*** Begin section ***

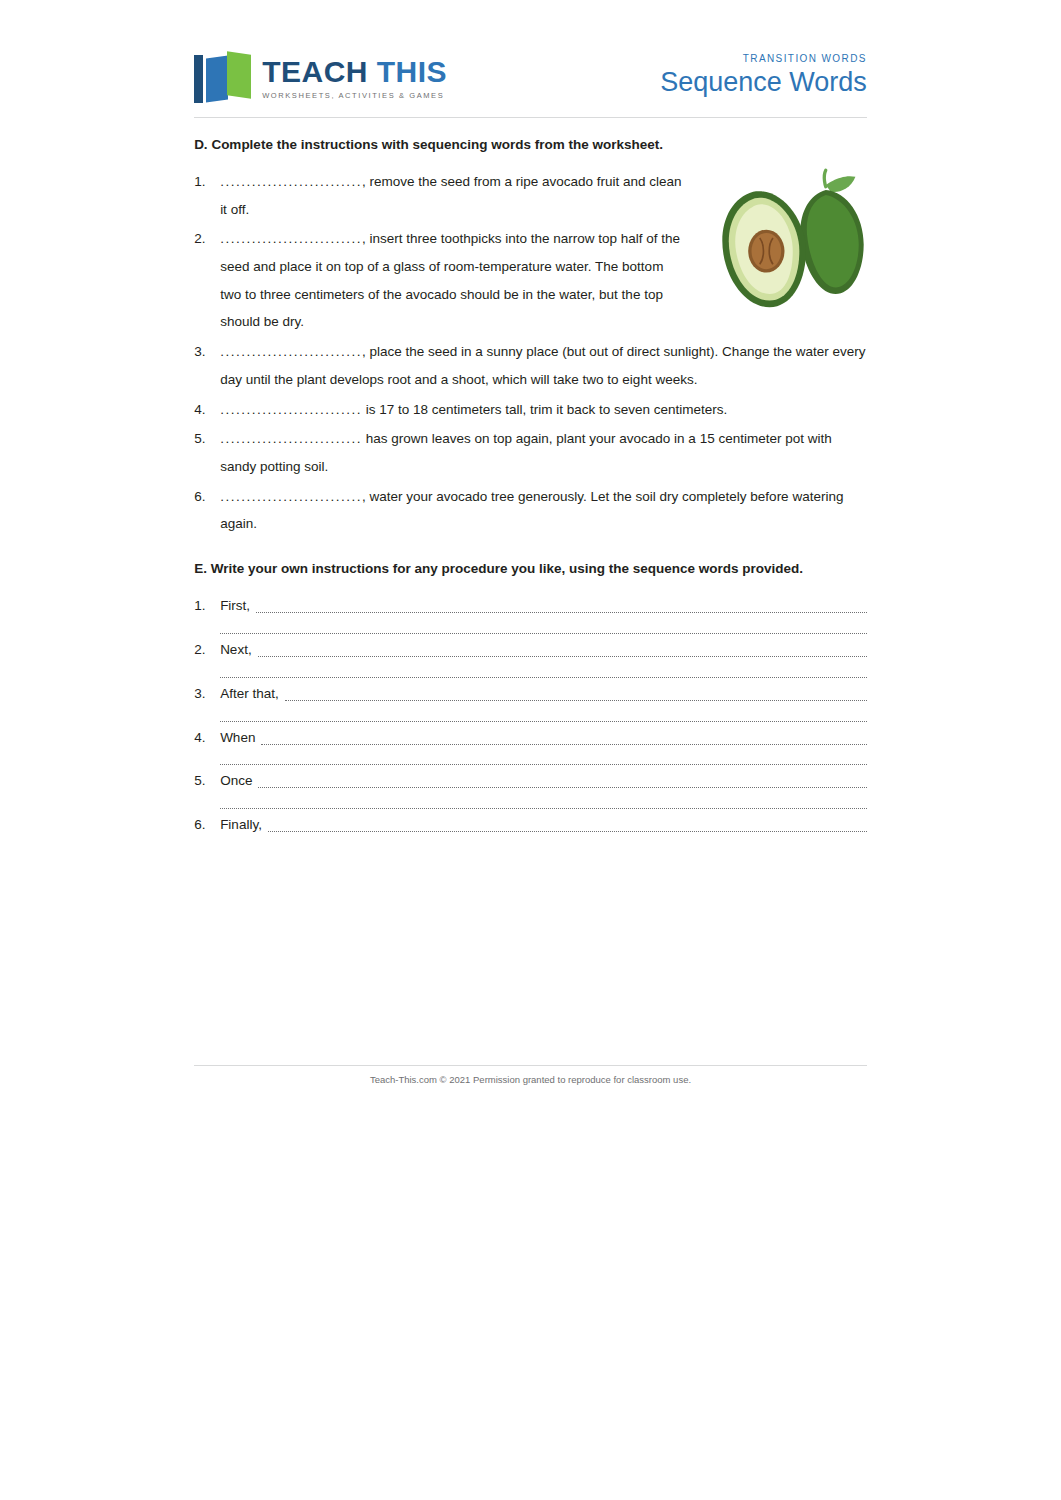TEACH THIS
Worksheets, Activities & Games
Transition Words
Sequence Words
D. Complete the instructions with sequencing words from the worksheet.
1............................, remove the seed from a ripe avocado fruit and clean it off.
2............................, insert three toothpicks into the narrow top half of the seed and place it on top of a glass of room-temperature water. The bottom two to three centimeters of the avocado should be in the water, but the top should be dry.
3............................, place the seed in a sunny place (but out of direct sunlight). Change the water every day until the plant develops root and a shoot, which will take two to eight weeks.
4............................ is 17 to 18 centimeters tall, trim it back to seven centimeters.
5............................ has grown leaves on top again, plant your avocado in a 15 centimeter pot with sandy potting soil.
6............................, water your avocado tree generously. Let the soil dry completely before watering again.
E. Write your own instructions for any procedure you like, using the sequence words provided.
1. First,
2. Next,
3. After that,
4. When
5. Once
6. Finally,
Teach-This.com © 2021 Permission granted to reproduce for classroom use.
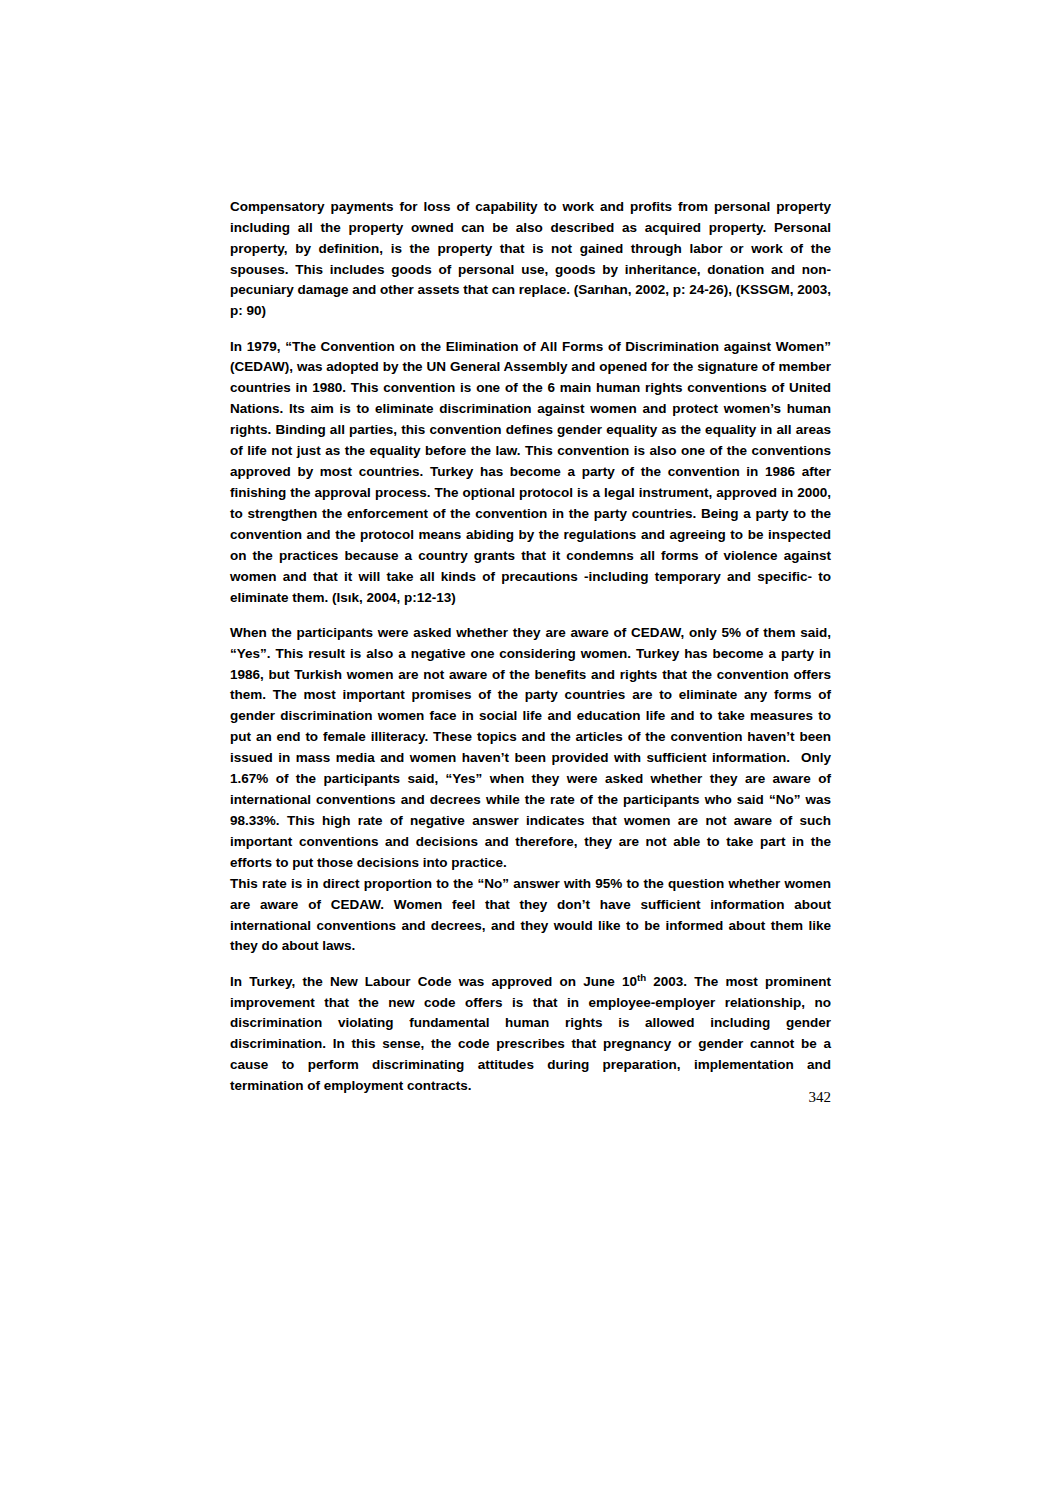Compensatory payments for loss of capability to work and profits from personal property including all the property owned can be also described as acquired property. Personal property, by definition, is the property that is not gained through labor or work of the spouses. This includes goods of personal use, goods by inheritance, donation and non-pecuniary damage and other assets that can replace. (Sarıhan, 2002, p: 24-26), (KSSGM, 2003, p: 90)
In 1979, “The Convention on the Elimination of All Forms of Discrimination against Women” (CEDAW), was adopted by the UN General Assembly and opened for the signature of member countries in 1980. This convention is one of the 6 main human rights conventions of United Nations. Its aim is to eliminate discrimination against women and protect women’s human rights. Binding all parties, this convention defines gender equality as the equality in all areas of life not just as the equality before the law. This convention is also one of the conventions approved by most countries. Turkey has become a party of the convention in 1986 after finishing the approval process. The optional protocol is a legal instrument, approved in 2000, to strengthen the enforcement of the convention in the party countries. Being a party to the convention and the protocol means abiding by the regulations and agreeing to be inspected on the practices because a country grants that it condemns all forms of violence against women and that it will take all kinds of precautions -including temporary and specific- to eliminate them. (Isık, 2004, p:12-13)
When the participants were asked whether they are aware of CEDAW, only 5% of them said, “Yes”. This result is also a negative one considering women. Turkey has become a party in 1986, but Turkish women are not aware of the benefits and rights that the convention offers them. The most important promises of the party countries are to eliminate any forms of gender discrimination women face in social life and education life and to take measures to put an end to female illiteracy. These topics and the articles of the convention haven’t been issued in mass media and women haven’t been provided with sufficient information. Only 1.67% of the participants said, “Yes” when they were asked whether they are aware of international conventions and decrees while the rate of the participants who said “No” was 98.33%. This high rate of negative answer indicates that women are not aware of such important conventions and decisions and therefore, they are not able to take part in the efforts to put those decisions into practice.
This rate is in direct proportion to the “No” answer with 95% to the question whether women are aware of CEDAW. Women feel that they don’t have sufficient information about international conventions and decrees, and they would like to be informed about them like they do about laws.
In Turkey, the New Labour Code was approved on June 10th 2003. The most prominent improvement that the new code offers is that in employee-employer relationship, no discrimination violating fundamental human rights is allowed including gender discrimination. In this sense, the code prescribes that pregnancy or gender cannot be a cause to perform discriminating attitudes during preparation, implementation and termination of employment contracts.
342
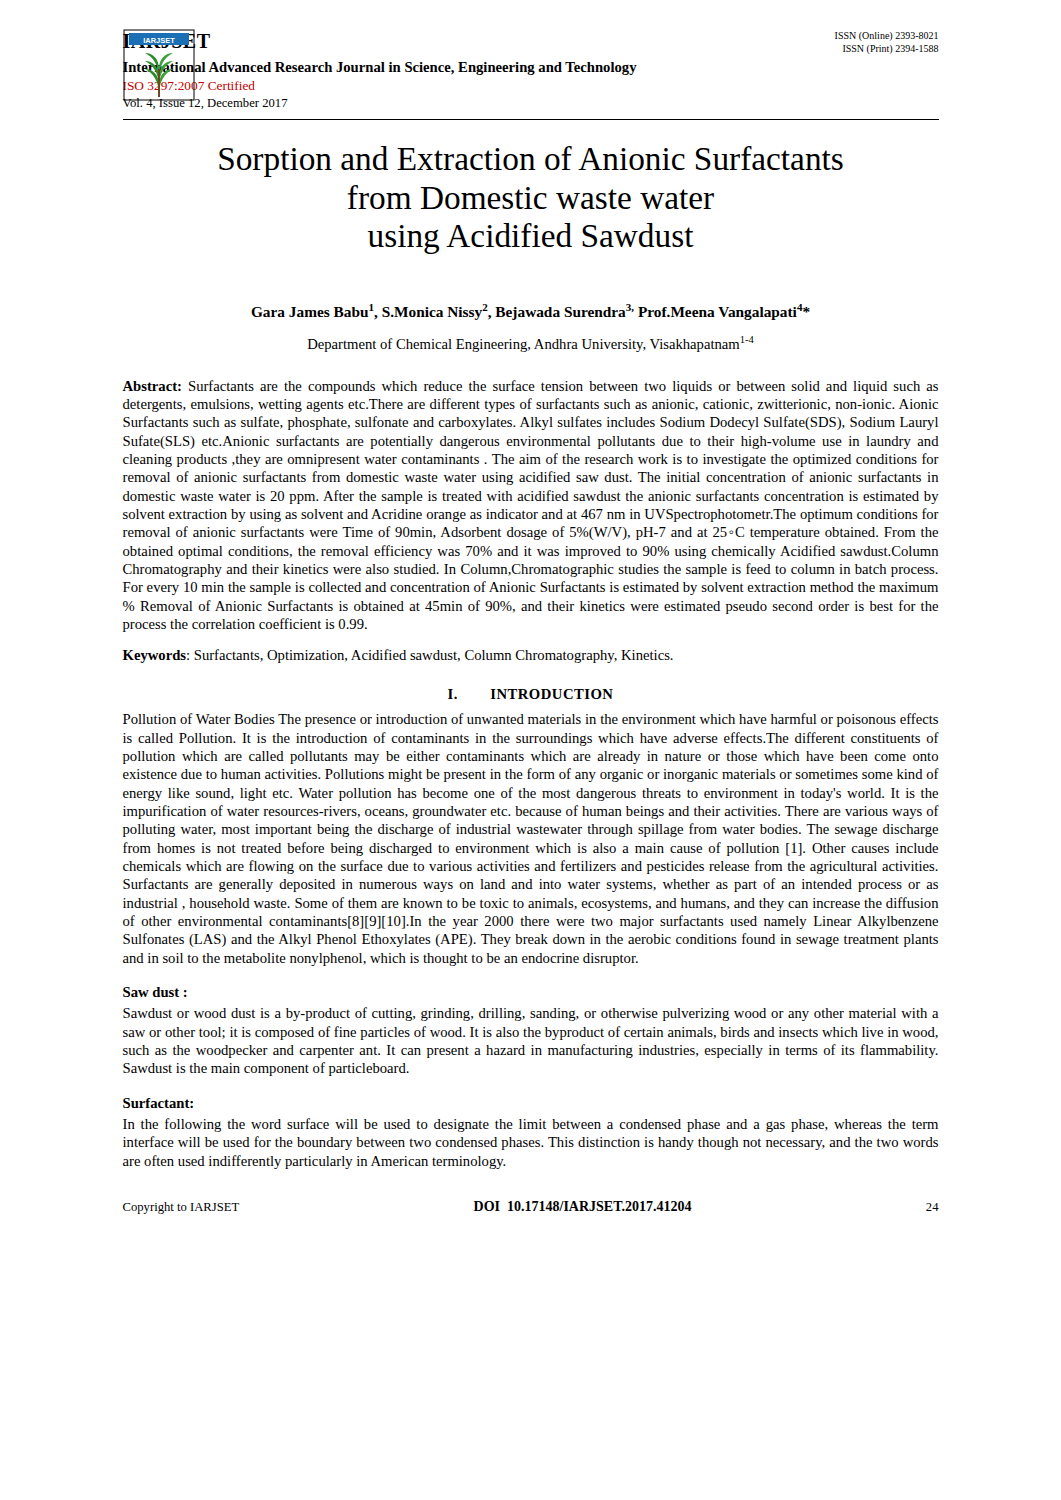IARJSET
ISSN (Online) 2393-8021
ISSN (Print) 2394-1588
IARJSET
International Advanced Research Journal in Science, Engineering and Technology
ISO 3297:2007 Certified
Vol. 4, Issue 12, December 2017
Sorption and Extraction of Anionic Surfactants
from Domestic waste water
using Acidified Sawdust
Gara James Babu1, S.Monica Nissy2, Bejawada Surendra3, Prof.Meena Vangalapati4*
Department of Chemical Engineering, Andhra University, Visakhapatnam1-4
Abstract: Surfactants are the compounds which reduce the surface tension between two liquids or between solid and liquid such as detergents, emulsions, wetting agents etc.There are different types of surfactants such as anionic, cationic, zwitterionic, non-ionic. Aionic Surfactants such as sulfate, phosphate, sulfonate and carboxylates. Alkyl sulfates includes Sodium Dodecyl Sulfate(SDS), Sodium Lauryl Sufate(SLS) etc.Anionic surfactants are potentially dangerous environmental pollutants due to their high-volume use in laundry and cleaning products ,they are omnipresent water contaminants . The aim of the research work is to investigate the optimized conditions for removal of anionic surfactants from domestic waste water using acidified saw dust. The initial concentration of anionic surfactants in domestic waste water is 20 ppm. After the sample is treated with acidified sawdust the anionic surfactants concentration is estimated by solvent extraction by using as solvent and Acridine orange as indicator and at 467 nm in UVSpectrophotometr.The optimum conditions for removal of anionic surfactants were Time of 90min, Adsorbent dosage of 5%(W/V), pH-7 and at 25◦C temperature obtained. From the obtained optimal conditions, the removal efficiency was 70% and it was improved to 90% using chemically Acidified sawdust.Column Chromatography and their kinetics were also studied. In Column,Chromatographic studies the sample is feed to column in batch process. For every 10 min the sample is collected and concentration of Anionic Surfactants is estimated by solvent extraction method the maximum % Removal of Anionic Surfactants is obtained at 45min of 90%, and their kinetics were estimated pseudo second order is best for the process the correlation coefficient is 0.99.
Keywords: Surfactants, Optimization, Acidified sawdust, Column Chromatography, Kinetics.
I. INTRODUCTION
Pollution of Water Bodies The presence or introduction of unwanted materials in the environment which have harmful or poisonous effects is called Pollution. It is the introduction of contaminants in the surroundings which have adverse effects.The different constituents of pollution which are called pollutants may be either contaminants which are already in nature or those which have been come onto existence due to human activities. Pollutions might be present in the form of any organic or inorganic materials or sometimes some kind of energy like sound, light etc. Water pollution has become one of the most dangerous threats to environment in today's world. It is the impurification of water resources-rivers, oceans, groundwater etc. because of human beings and their activities. There are various ways of polluting water, most important being the discharge of industrial wastewater through spillage from water bodies. The sewage discharge from homes is not treated before being discharged to environment which is also a main cause of pollution [1]. Other causes include chemicals which are flowing on the surface due to various activities and fertilizers and pesticides release from the agricultural activities. Surfactants are generally deposited in numerous ways on land and into water systems, whether as part of an intended process or as industrial , household waste. Some of them are known to be toxic to animals, ecosystems, and humans, and they can increase the diffusion of other environmental contaminants[8][9][10].In the year 2000 there were two major surfactants used namely Linear Alkylbenzene Sulfonates (LAS) and the Alkyl Phenol Ethoxylates (APE). They break down in the aerobic conditions found in sewage treatment plants and in soil to the metabolite nonylphenol, which is thought to be an endocrine disruptor.
Saw dust :
Sawdust or wood dust is a by-product of cutting, grinding, drilling, sanding, or otherwise pulverizing wood or any other material with a saw or other tool; it is composed of fine particles of wood. It is also the byproduct of certain animals, birds and insects which live in wood, such as the woodpecker and carpenter ant. It can present a hazard in manufacturing industries, especially in terms of its flammability. Sawdust is the main component of particleboard.
Surfactant:
In the following the word surface will be used to designate the limit between a condensed phase and a gas phase, whereas the term interface will be used for the boundary between two condensed phases. This distinction is handy though not necessary, and the two words are often used indifferently particularly in American terminology.
Copyright to IARJSET DOI 10.17148/IARJSET.2017.41204 24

*** End section ***

■ Work to complete
Tell how many lines of the data above include the string "ISSN", with no other text in the answer.

■ Task solution
2